Although this study demonstrates the therapeutic potential of RES-PNPs in suppressing EAC progression and protecting testicular function, several limitations should be noted. Mechanistic insights were inferred from gene expression and biochemical assays, without direct in vivo confirmation of key signaling pathways such as PI3K/Akt or NF-κB. Pharmacokinetic and biodistribution data were not obtained, leaving tissue-specific uptake and bioavailability unverified. Comparisons were limited to free RES, and long-term safety, reproductive recovery, and fertility outcomes were not assessed. Additionally, the study did not include an EAC control group receiving empty phytosomes, which prevents ruling out any potential biological effects of the lipid carrier itself. Furthermore, the EAC model represents an aggressive, artificial tumor system that does not fully replicate human solid tumors, and translating these findings into clinical oncology remains limited by species-specific differences in metabolism and nanoparticle delivery. Future studies should address these gaps, including detailed pharmacokinetic profiling, mechanistic validation via proteomic or Western blot analyses, evaluation of alternative nano-platforms, and assessment of translational potential in combination therapies and humanized tumor models.

5. Conclusions

In conclusion, RES-PNPs exerted potent anti-tumor and cytoprotective activities in the EAC model. The formulation significantly curtailed tumor growth, lowered ascitic volume, and enhanced mean survival time via coordinated regulation of apoptotic (Bax, Bcl-2, Caspase-3) and angiogenic (VEGF) pathways. Furthermore, RES-PNPs mitigated oxidative and inflammatory stress, normalized reproductive hormones, and restored sperm function more effectively than free resveratrol. Histopathological and ultrastructural analyses confirmed these findings by revealing preserved seminiferous architecture and cellular integrity.

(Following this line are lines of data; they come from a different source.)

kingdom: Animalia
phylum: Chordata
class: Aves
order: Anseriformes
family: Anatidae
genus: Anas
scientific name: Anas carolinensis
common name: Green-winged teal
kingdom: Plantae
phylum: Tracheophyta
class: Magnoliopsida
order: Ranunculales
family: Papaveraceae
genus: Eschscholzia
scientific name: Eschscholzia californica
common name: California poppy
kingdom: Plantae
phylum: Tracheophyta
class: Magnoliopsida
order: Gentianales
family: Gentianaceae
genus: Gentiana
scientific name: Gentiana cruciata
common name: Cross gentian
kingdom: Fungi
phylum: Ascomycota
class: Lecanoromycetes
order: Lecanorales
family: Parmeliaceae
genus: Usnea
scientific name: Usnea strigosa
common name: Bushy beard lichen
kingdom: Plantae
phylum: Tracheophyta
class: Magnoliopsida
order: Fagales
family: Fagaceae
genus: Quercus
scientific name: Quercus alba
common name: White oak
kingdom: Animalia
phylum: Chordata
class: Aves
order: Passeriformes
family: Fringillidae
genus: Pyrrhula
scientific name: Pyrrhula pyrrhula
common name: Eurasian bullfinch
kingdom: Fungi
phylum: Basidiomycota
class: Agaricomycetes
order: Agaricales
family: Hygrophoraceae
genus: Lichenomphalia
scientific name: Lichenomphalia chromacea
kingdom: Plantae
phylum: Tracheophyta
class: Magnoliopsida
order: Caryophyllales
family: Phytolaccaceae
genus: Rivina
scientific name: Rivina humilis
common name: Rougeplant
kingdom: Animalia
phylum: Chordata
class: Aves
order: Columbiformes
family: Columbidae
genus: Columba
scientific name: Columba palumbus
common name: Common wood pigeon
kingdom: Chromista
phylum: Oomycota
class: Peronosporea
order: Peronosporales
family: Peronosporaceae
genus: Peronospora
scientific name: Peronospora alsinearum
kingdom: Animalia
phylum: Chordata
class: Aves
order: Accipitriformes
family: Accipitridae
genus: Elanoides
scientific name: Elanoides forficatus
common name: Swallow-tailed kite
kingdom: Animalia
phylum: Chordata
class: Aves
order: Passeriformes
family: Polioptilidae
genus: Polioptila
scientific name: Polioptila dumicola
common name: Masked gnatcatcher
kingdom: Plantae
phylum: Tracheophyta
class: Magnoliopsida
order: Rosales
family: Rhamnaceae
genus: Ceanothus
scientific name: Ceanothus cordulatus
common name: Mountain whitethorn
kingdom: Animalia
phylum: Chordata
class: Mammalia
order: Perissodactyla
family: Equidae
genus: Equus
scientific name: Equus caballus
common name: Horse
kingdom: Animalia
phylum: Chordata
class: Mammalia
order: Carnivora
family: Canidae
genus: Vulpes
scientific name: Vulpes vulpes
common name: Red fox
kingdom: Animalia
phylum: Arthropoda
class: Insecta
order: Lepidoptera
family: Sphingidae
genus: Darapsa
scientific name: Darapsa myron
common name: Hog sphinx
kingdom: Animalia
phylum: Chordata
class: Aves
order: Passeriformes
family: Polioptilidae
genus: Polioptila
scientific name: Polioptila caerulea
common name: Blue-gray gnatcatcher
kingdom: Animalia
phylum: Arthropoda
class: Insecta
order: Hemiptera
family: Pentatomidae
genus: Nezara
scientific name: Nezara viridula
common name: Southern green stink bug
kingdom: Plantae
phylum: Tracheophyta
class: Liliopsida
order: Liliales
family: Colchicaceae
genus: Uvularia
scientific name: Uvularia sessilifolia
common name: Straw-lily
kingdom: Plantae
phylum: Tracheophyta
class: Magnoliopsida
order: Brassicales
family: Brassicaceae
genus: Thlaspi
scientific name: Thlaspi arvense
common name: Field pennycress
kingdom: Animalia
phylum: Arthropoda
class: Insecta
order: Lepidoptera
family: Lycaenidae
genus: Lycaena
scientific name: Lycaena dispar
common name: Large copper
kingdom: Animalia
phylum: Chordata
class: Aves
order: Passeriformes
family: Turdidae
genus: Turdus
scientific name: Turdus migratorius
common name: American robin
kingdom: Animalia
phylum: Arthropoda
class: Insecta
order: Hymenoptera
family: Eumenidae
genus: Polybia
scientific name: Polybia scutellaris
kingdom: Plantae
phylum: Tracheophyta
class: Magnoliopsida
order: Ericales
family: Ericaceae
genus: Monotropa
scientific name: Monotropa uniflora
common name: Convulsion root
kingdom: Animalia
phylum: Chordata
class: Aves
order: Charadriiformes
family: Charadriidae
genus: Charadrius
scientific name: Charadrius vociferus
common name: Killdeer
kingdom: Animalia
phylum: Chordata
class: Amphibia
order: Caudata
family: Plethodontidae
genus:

These comprehensive results affirm that RES-PNPs represent a promising nanoscale therapeutic platform that optimally harnesses resveratrol’s multi-target pharmacology for the management of malignant ascites and protection of male reproductive health. Further translational studies and pharmacodynamic investigations are encouraged to confirm their efficacy and safety across broader cancer and toxicological settings.